Task brief: Some entries follow. Reproduce exactly the lines starting at the one with "right shoulder: (507, 155)" and stopping after the one with "right ear: (474, 145)".

(Images with localized body landmarks)
++++++

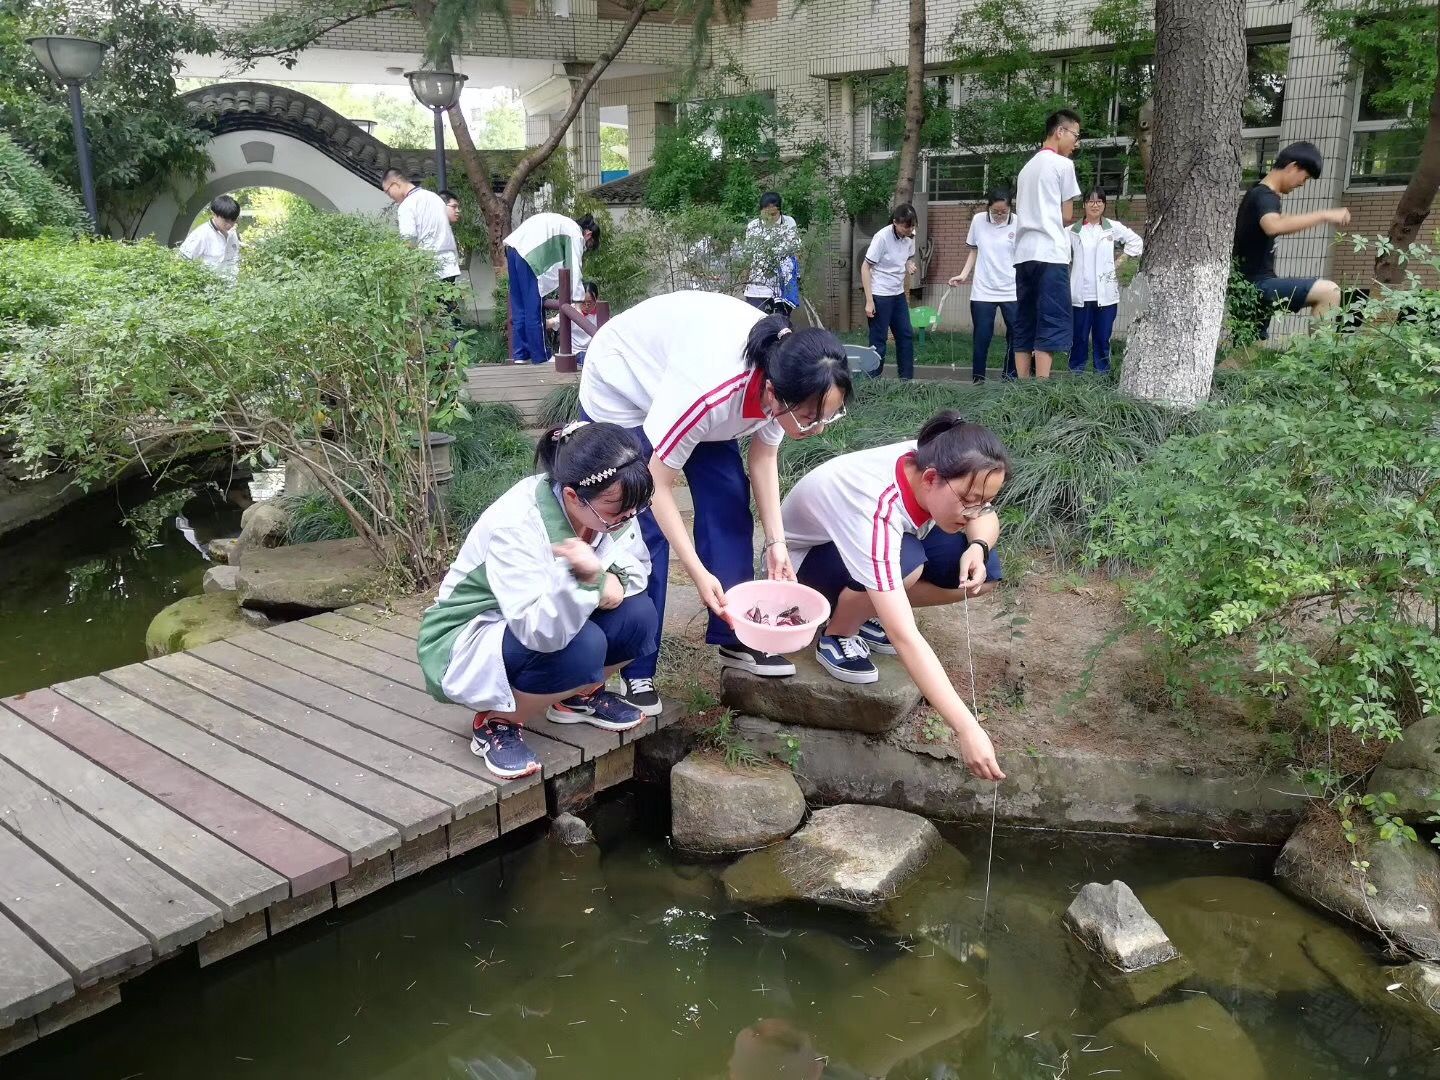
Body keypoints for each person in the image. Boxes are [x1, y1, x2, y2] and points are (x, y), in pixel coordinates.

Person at [579, 292, 852, 716]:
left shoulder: (789, 371)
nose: (816, 428)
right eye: (810, 417)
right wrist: (698, 572)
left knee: (728, 505)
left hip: (690, 391)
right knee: (642, 529)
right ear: (775, 394)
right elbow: (658, 485)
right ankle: (637, 667)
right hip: (626, 385)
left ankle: (735, 635)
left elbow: (763, 459)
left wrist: (776, 543)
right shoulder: (709, 392)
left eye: (828, 416)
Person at [416, 421, 656, 780]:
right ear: (574, 496)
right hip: (469, 632)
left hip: (544, 617)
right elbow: (539, 632)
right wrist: (589, 580)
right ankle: (497, 722)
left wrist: (607, 581)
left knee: (640, 616)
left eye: (635, 507)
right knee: (584, 646)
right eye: (616, 509)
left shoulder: (608, 510)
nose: (627, 519)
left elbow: (635, 569)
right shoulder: (517, 525)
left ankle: (576, 696)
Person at [781, 410, 1007, 781]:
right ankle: (839, 633)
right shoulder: (874, 506)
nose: (974, 510)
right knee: (907, 564)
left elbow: (986, 516)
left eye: (981, 501)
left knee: (987, 575)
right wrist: (967, 729)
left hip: (868, 545)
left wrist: (978, 547)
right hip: (805, 571)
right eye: (969, 501)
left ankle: (874, 606)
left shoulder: (941, 462)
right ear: (932, 479)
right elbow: (906, 637)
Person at [1233, 140, 1349, 332]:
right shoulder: (1265, 196)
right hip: (1256, 286)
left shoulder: (1257, 195)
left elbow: (1280, 220)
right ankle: (1318, 360)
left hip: (1248, 286)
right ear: (1293, 167)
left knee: (1245, 354)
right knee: (1329, 291)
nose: (1302, 184)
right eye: (1305, 177)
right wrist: (1324, 215)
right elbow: (1273, 225)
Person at [1012, 109, 1082, 379]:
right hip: (1050, 253)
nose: (1076, 143)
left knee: (1025, 318)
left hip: (1024, 255)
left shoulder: (1026, 168)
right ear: (1060, 131)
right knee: (1050, 319)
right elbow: (1066, 216)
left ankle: (1023, 384)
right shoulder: (1063, 165)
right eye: (1075, 135)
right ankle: (1040, 389)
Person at [503, 211, 600, 365]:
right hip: (529, 256)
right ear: (588, 234)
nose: (586, 249)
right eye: (589, 246)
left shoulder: (564, 224)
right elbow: (574, 267)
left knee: (519, 306)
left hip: (513, 249)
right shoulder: (575, 233)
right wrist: (578, 298)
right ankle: (541, 356)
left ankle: (521, 355)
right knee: (534, 307)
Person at [1068, 188, 1143, 374]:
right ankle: (1076, 375)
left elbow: (1136, 241)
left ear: (1104, 205)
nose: (1095, 205)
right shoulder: (1072, 231)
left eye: (1099, 201)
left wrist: (1120, 260)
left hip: (1106, 296)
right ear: (1084, 204)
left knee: (1102, 338)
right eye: (1091, 201)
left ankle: (1102, 376)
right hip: (1080, 295)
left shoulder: (1112, 228)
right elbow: (1058, 253)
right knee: (1079, 338)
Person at [949, 189, 1019, 383]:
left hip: (1011, 290)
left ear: (1010, 208)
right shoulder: (979, 220)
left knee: (1016, 336)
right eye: (995, 211)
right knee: (982, 337)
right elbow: (974, 251)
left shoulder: (1018, 222)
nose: (999, 216)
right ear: (988, 207)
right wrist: (963, 275)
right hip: (983, 290)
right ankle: (978, 380)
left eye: (1003, 212)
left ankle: (1009, 377)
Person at [861, 203, 919, 380]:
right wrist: (869, 301)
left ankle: (906, 381)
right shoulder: (882, 237)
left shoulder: (910, 236)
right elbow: (865, 267)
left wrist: (909, 264)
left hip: (898, 294)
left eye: (912, 226)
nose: (909, 230)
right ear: (895, 222)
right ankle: (872, 383)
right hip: (880, 295)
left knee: (905, 336)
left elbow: (907, 257)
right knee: (879, 342)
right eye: (905, 226)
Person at [382, 169, 461, 288]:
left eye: (388, 192)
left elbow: (409, 241)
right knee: (449, 305)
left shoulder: (407, 205)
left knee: (435, 306)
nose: (390, 196)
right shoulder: (434, 197)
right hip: (449, 265)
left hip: (429, 268)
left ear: (395, 184)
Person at [743, 191, 800, 312]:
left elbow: (795, 251)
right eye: (766, 213)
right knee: (757, 321)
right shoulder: (753, 226)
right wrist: (744, 280)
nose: (769, 217)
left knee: (781, 322)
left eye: (773, 214)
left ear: (779, 210)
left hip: (783, 286)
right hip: (757, 286)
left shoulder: (789, 222)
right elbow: (748, 255)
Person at [178, 195, 242, 284]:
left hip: (231, 288)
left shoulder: (232, 233)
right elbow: (182, 260)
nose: (230, 225)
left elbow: (234, 258)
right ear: (214, 215)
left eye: (233, 220)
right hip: (208, 288)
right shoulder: (201, 234)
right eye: (226, 221)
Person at [545, 280, 600, 364]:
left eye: (590, 303)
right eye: (583, 302)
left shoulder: (600, 313)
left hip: (592, 352)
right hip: (574, 352)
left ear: (596, 299)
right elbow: (552, 322)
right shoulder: (571, 310)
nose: (586, 306)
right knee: (585, 358)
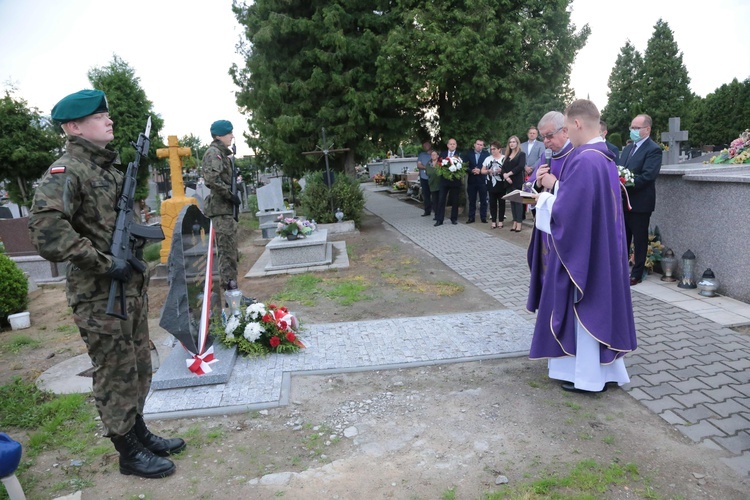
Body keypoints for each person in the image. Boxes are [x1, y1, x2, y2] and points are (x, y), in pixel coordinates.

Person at [28, 89, 184, 478]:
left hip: (128, 286)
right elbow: (46, 231)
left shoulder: (108, 170)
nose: (109, 120)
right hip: (99, 294)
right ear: (74, 127)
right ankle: (127, 451)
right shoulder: (66, 171)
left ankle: (139, 431)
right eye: (99, 116)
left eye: (107, 114)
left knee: (138, 366)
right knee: (115, 370)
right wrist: (102, 261)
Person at [527, 99, 637, 393]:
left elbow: (569, 210)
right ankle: (602, 372)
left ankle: (587, 377)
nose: (566, 133)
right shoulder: (604, 156)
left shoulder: (586, 158)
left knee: (586, 305)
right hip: (602, 247)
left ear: (577, 124)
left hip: (589, 250)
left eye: (566, 127)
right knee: (600, 302)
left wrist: (544, 200)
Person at [202, 120, 248, 297]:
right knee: (227, 254)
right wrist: (230, 195)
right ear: (219, 135)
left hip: (225, 210)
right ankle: (231, 294)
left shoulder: (222, 154)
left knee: (231, 252)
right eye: (229, 133)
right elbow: (212, 180)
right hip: (221, 210)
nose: (232, 136)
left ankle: (233, 292)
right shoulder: (214, 153)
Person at [620, 114, 662, 286]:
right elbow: (620, 169)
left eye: (637, 128)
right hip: (623, 201)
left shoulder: (653, 149)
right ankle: (621, 269)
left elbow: (648, 176)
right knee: (622, 238)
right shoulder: (629, 149)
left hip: (640, 202)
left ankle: (636, 273)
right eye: (632, 127)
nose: (633, 131)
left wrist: (625, 183)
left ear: (647, 129)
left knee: (639, 239)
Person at [501, 136, 526, 232]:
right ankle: (514, 221)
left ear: (517, 143)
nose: (512, 144)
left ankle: (519, 223)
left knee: (518, 202)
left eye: (514, 142)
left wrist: (509, 174)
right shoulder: (507, 155)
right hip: (508, 181)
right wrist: (505, 176)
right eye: (510, 142)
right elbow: (503, 168)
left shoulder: (521, 154)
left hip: (517, 181)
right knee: (512, 202)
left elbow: (520, 166)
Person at [435, 138, 462, 226]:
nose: (452, 145)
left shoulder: (459, 154)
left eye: (454, 144)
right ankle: (439, 219)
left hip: (455, 181)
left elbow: (462, 166)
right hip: (444, 181)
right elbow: (439, 165)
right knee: (441, 199)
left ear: (456, 145)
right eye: (450, 144)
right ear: (447, 145)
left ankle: (453, 219)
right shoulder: (443, 154)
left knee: (455, 200)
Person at [465, 138, 490, 223]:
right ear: (474, 145)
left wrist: (480, 170)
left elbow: (488, 166)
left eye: (481, 145)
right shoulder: (469, 154)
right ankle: (471, 217)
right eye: (478, 144)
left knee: (483, 200)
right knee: (472, 200)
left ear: (483, 146)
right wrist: (471, 170)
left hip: (482, 180)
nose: (479, 146)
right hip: (472, 180)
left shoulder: (486, 154)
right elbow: (465, 166)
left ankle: (483, 217)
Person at [483, 141, 505, 228]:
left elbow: (507, 169)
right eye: (491, 149)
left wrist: (501, 171)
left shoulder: (504, 158)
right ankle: (493, 221)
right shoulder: (488, 159)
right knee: (492, 202)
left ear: (499, 149)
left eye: (494, 149)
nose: (492, 151)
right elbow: (482, 170)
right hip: (491, 183)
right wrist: (488, 171)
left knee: (502, 202)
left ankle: (501, 221)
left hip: (501, 183)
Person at [416, 140, 433, 217]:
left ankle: (436, 211)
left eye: (426, 145)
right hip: (424, 178)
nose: (425, 147)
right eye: (424, 146)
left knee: (435, 195)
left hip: (433, 178)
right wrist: (427, 167)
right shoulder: (421, 155)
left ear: (430, 145)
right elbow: (419, 165)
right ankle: (427, 211)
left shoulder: (434, 154)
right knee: (426, 196)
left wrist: (425, 167)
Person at [426, 149, 442, 219]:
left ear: (438, 156)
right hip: (432, 184)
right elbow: (428, 172)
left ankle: (440, 215)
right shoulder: (428, 164)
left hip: (440, 184)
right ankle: (436, 214)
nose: (433, 156)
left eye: (434, 154)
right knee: (434, 201)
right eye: (432, 155)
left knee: (440, 200)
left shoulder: (441, 163)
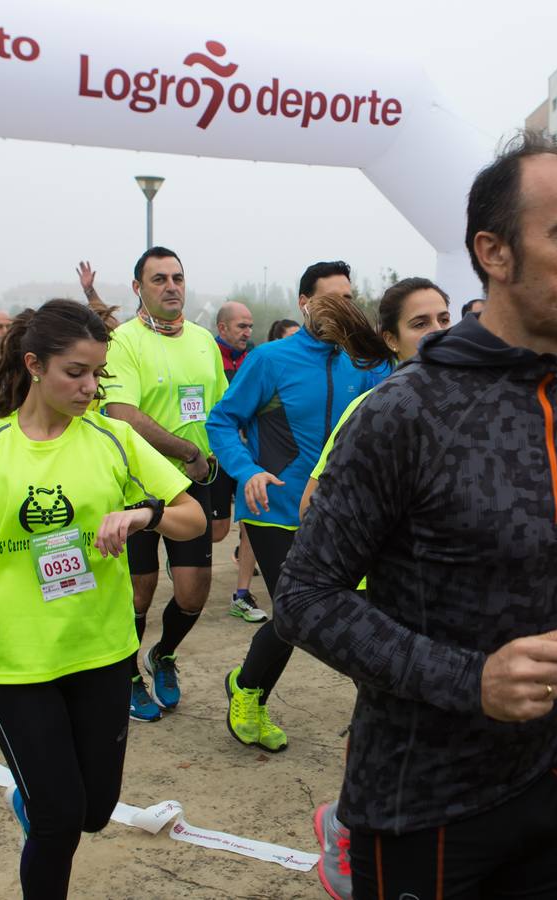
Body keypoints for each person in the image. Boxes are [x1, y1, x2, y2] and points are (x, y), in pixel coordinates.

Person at [271, 131, 557, 899]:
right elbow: (304, 598)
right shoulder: (404, 412)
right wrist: (470, 679)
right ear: (494, 252)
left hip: (541, 776)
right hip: (418, 804)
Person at [0, 299, 204, 900]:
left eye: (98, 374)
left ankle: (33, 800)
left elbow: (193, 518)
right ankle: (41, 813)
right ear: (35, 365)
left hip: (102, 652)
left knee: (94, 811)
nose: (90, 387)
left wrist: (146, 514)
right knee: (61, 819)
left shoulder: (115, 440)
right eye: (76, 373)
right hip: (20, 660)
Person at [299, 276, 452, 900]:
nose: (438, 331)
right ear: (391, 340)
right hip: (381, 603)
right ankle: (347, 825)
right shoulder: (379, 407)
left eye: (445, 317)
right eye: (420, 324)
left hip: (442, 599)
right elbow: (316, 500)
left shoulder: (474, 404)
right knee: (389, 721)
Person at [214, 262, 390, 753]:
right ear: (304, 303)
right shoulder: (271, 360)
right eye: (330, 299)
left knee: (359, 612)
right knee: (295, 613)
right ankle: (249, 692)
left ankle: (378, 718)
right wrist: (247, 471)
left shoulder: (369, 361)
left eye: (349, 299)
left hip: (348, 513)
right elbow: (223, 422)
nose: (341, 309)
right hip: (277, 508)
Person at [99, 247, 229, 721]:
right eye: (158, 279)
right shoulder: (122, 342)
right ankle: (128, 672)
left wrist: (220, 463)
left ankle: (163, 654)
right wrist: (188, 452)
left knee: (194, 592)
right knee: (138, 591)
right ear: (138, 288)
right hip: (134, 484)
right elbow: (122, 415)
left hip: (195, 482)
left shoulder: (202, 340)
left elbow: (220, 409)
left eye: (177, 277)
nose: (171, 286)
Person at [212, 300, 265, 623]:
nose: (247, 332)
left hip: (248, 455)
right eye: (241, 326)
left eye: (250, 326)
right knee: (217, 531)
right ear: (222, 328)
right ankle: (181, 551)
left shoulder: (255, 358)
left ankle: (241, 595)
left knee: (251, 522)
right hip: (219, 453)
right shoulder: (207, 356)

++++++

Response area:
right shoulder: (507, 155)
right hip: (508, 181)
right wrist: (505, 176)
right eye: (510, 142)
right elbow: (503, 168)
left shoulder: (521, 154)
left hip: (517, 181)
right knee: (512, 202)
left elbow: (520, 166)
Person at [435, 138, 462, 226]:
nose: (452, 145)
left shoulder: (459, 154)
left eye: (454, 144)
right ankle: (439, 219)
left hip: (455, 181)
left elbow: (462, 166)
right hip: (444, 181)
right elbow: (439, 165)
right knee: (441, 199)
left ear: (456, 145)
right eye: (450, 144)
right ear: (447, 145)
left ankle: (453, 219)
right shoulder: (443, 154)
left knee: (455, 200)
Person at [465, 138, 490, 223]:
right ear: (474, 145)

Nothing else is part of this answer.